Слова Сугаты тронули меня до глубины души. Деньги, которые я снял с вклада в сберкассу, вместе с остальной моей наличностью не составили и двадцати тысяч иен, и если бы Сугата отказал мне, идти было бы некуда. Если бы в поведении Сугаты я хоть на йоту ощутил нежелание видеть меня, пусть бы он и не высказал этого, это, конечно, нанесло бы еще одну глубокую рану моему израненному сердцу.

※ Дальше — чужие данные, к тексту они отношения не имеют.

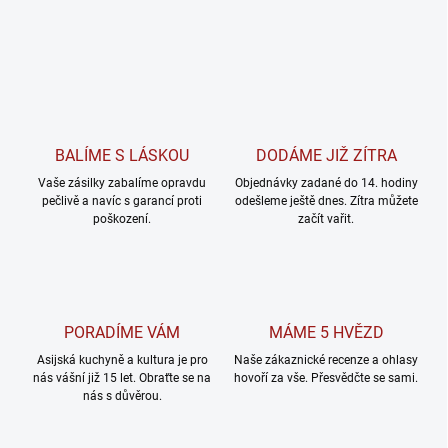
BALÍME S LÁSKOU
DODÁME JIŽ ZÍTRA
Vaše zásilky zabalíme opravdu
Objednávky zadané do 14. hodiny
pečlivě a navíc s garancí proti
odešleme ještě dnes. Zítra můžete
poškození.
začít vařit.
PORADÍME VÁM
MÁME 5 HVĚZD
Asijská kuchyně a kultura je pro
Naše zákaznické recenze a ohlasy
nás vášní již 15 let. Obraťte se na
hovoří za vše. Přesvědčte se sami.
nás s důvěrou.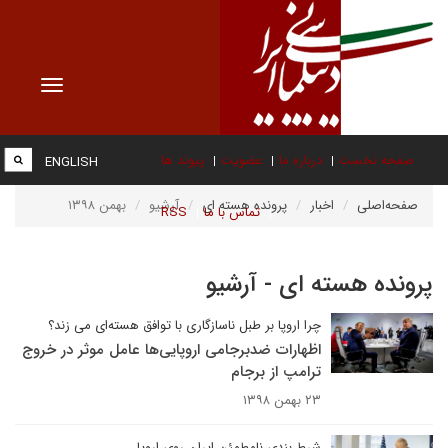
Toggle
vigation
صفحه نخست
درباره ما
عضویت
پیوند ها
ENGLISH
صفحه‌اصلی
اخبار
پرونده هسته ای
آرشیو
بهمن ۱۳۹۸
تماس با ما
RSS
پرونده هسته ای - آرشیو
چرا اروپا بر طبل ناسازگاری با توافق هسته‌ای می زند؟
اظهارات ضدبرجامی اروپایی‌ها عامل موثر در خروج
ترامپ از برجام
۲۳ بهمن ۱۳۹۸
شرط بندی نامطمئن ایران روی اروپا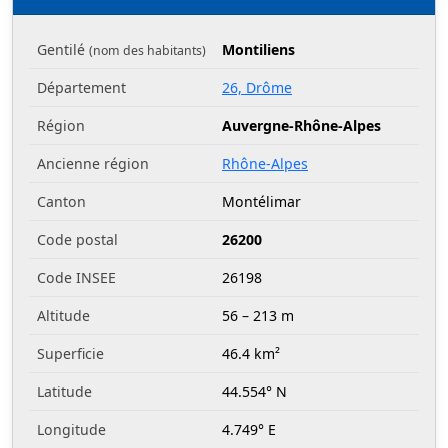
Gentilé
Montiliens
(nom des habitants)
Département
26, Drôme
Région
Auvergne-Rhône-Alpes
Ancienne région
Rhône-Alpes
Canton
Montélimar
Code postal
26200
Code INSEE
26198
Altitude
56 – 213 m
Superficie
46.4 km²
Latitude
44.554° N
Longitude
4.749° E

Но все же я понимал, что не могу находиться в квартире Сугаты до бесконечности. Как-то в его отсутствие заглянула молоденькая девушка, пухленькая, лет двадцати двух – двадцати трех, милая и спокойная. Узнав, что Сугаты нет дома, она ушла с явно разочарованным видом. Они были знакомы уже полгода и собирались пожениться этой осенью. Сугата не сказал ей, что был пациентом клиники Хансена. Он полностью выздоровел, и на его теле болезнь не оставила никаких следов. Сугата говорил, что не собирается открываться ей и при вступлении в брак.

– Будет только лишняя тревога и шок. Разве так уж обязательно открываться? Быть искренним и быть счастливым – нет ли здесь противоречия?

Когда знаешь истину, то видишь, что на дне ее – беспросветный мрак. В душе Сугаты жило сомнение – надо ли говорить, будет ли правильно поступить так? Наверное, иной раз скрывать что-то гораздо труднее, чем сказать правду. Приняв на себя эту пытку, Сугата обрек себя и на муки совести. Но почему это должно было стать проблемой – открыться, скрывать? Точно речь шла о прежней судимости за содеянные преступления.

«Болезнь Хансена можно и предупредить, и излечить, в то же время это заболевание принадлежит к тем болезням, когда возможность заражения при контакте мала. Следовательно, в обществе вопрос об этой болезни должен стоять в социальном плане, точно так же как и в отношении других заболеваний» (Из резолюции VII Международного научного конгресса по лепре).

Эта резолюция, получившая название «Римской декларации», была принята весной 1956 года. Мы с Сугатой тогда учились на втором курсе средней школы высшей ступени. Я до сих пор помню лица школьных товарищей, их сверкающие глаза, когда они собирались, чтобы поговорить об этой резолюции.

Эта резолюция, точно острый нож, перерезала невидимые путы и освободила души для широкого мира.

С тех пор прошло десять лет. Сугате исполнилось двадцать семь – он был младше меня на три года. И не должно быть никаких препятствий к тому, чтобы он, человек, живущий в обществе как полноправный член общества, взял в жены здоровую женщину.

Я отошел от умывальника и побрел в приемную. Перед Сайто в прежней позе, понурившись, сидел мужчина в спецовке. Сайто с удрученным видом глядел в стену, легонько раскачиваясь своим крупным телом. Прикрепленный к стене липкой лентой висел не то какой-то план, не то прошлогодний календарь, напечатанный на рисовой бумаге. Там была фотография – мужчина и женщина под руку на фоне большого здания. Над головой мужчины резко выделялись белые арабские цифры 1965. Сайто вдруг встал и сорвал календарь. Треск рвущейся бумаги оказался неожиданно резким. Мужчина в спецовке вздрогнул и поднял голову. Медленно поднявшись со стула, он склонился перед Сайто в глубоком поклоне и, неуклюже повернувшись, пошел к дивану, где сидели ожидавшие очереди. Я наблюдал за ним, и наши взгляды встретились. Занервничав, он отвел глаза. Я на мгновение почувствовал себя так, словно сделал что-то дурное. Его взгляд был еще мрачнее моего, когда я смотрелся в зеркало. Обеими руками он схватился за спинку дивана, чтобы сделать передышку. Он прошел каких-то пять-шесть шагов, но для этого ему потребовалось столько энергии, сколько нормальному человеку нужно, чтобы преодолеть расстояние в несколько сот метров.